***** INPUT MATERIAL *****
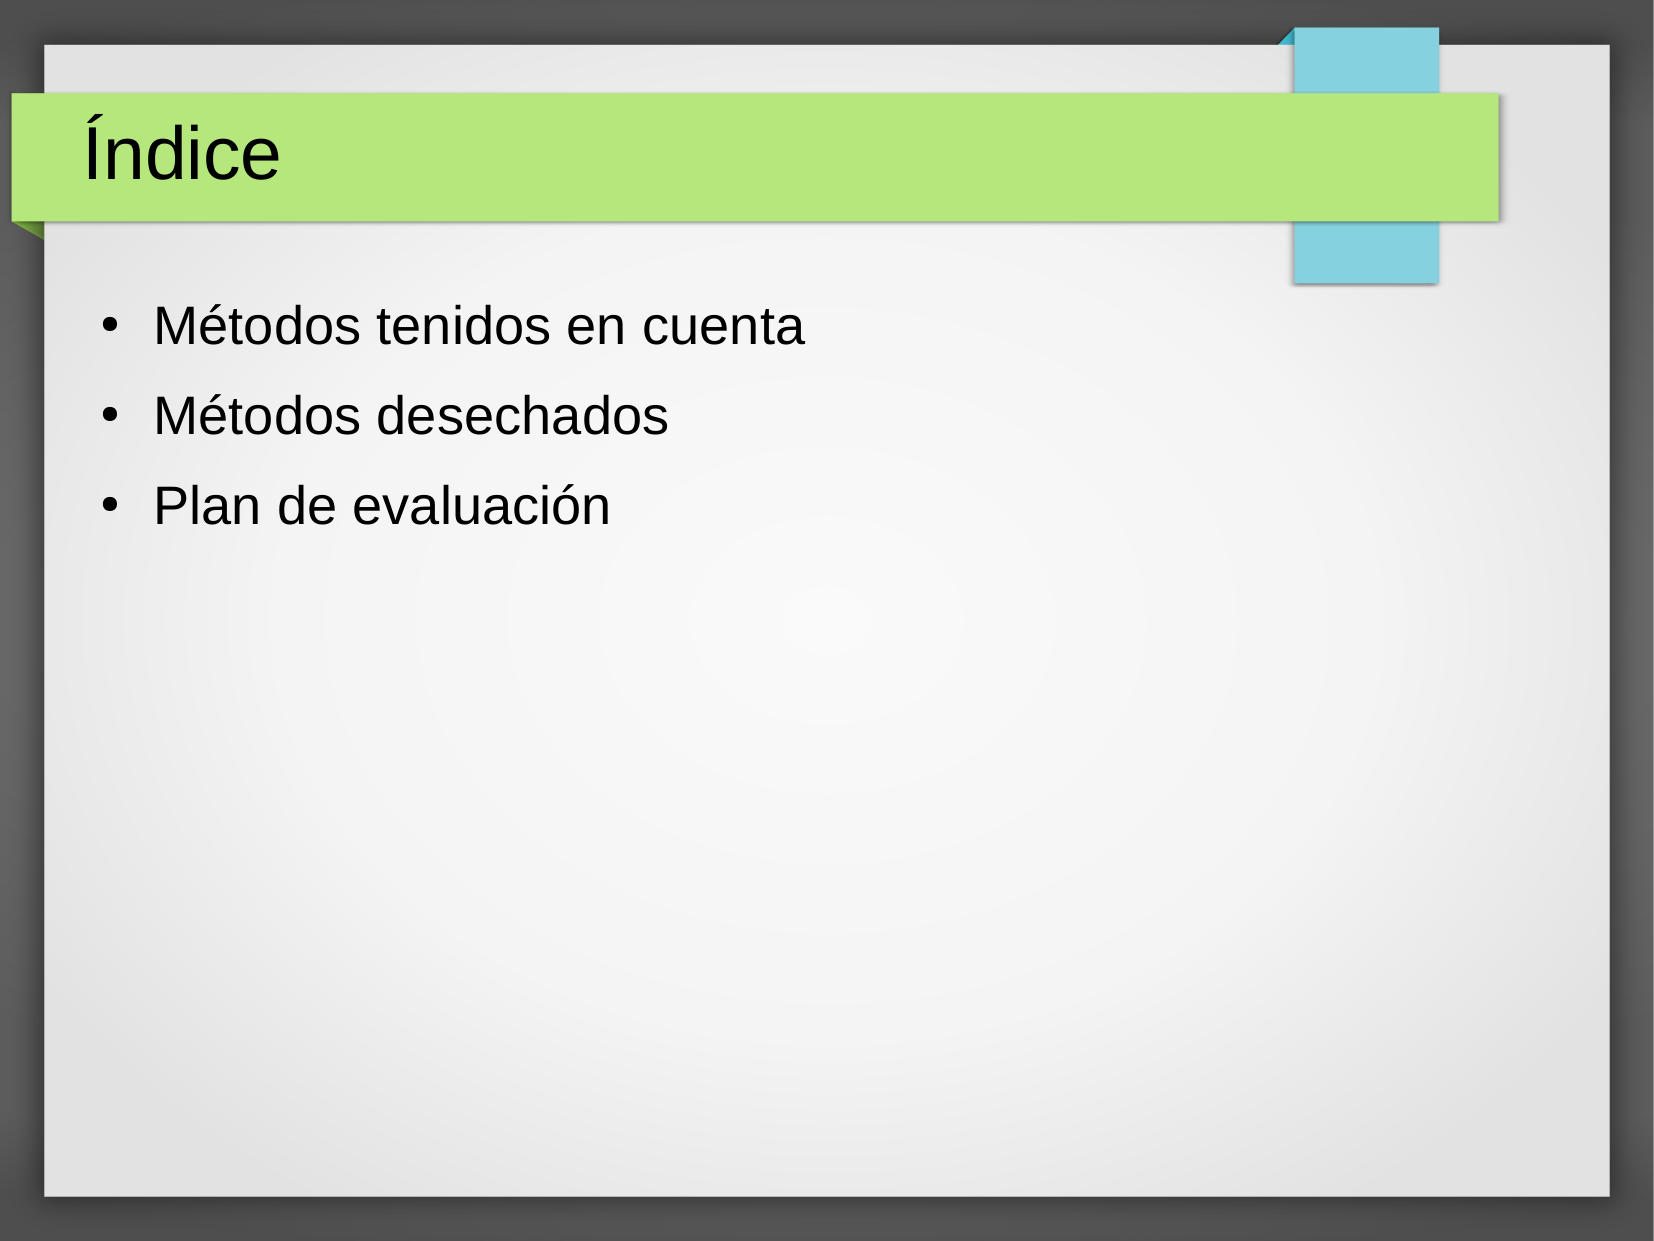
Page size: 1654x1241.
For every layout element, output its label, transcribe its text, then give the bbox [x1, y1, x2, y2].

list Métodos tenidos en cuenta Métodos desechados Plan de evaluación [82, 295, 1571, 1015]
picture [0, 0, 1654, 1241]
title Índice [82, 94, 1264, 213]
*****
» OBJECTIVE
Extract every line of text from the data above and reproduce each one verbatim. Leave the pictures out of your answer.

» THE RESPONSE
Page size: 1654x1241.
For every layout element, output its label, transcribe its text, then give the bbox [x1, y1, x2, y2].

list Métodos tenidos en cuenta Métodos desechados Plan de evaluación [82, 295, 1571, 1015]
picture [0, 0, 1654, 1241]
title Índice [82, 94, 1264, 213]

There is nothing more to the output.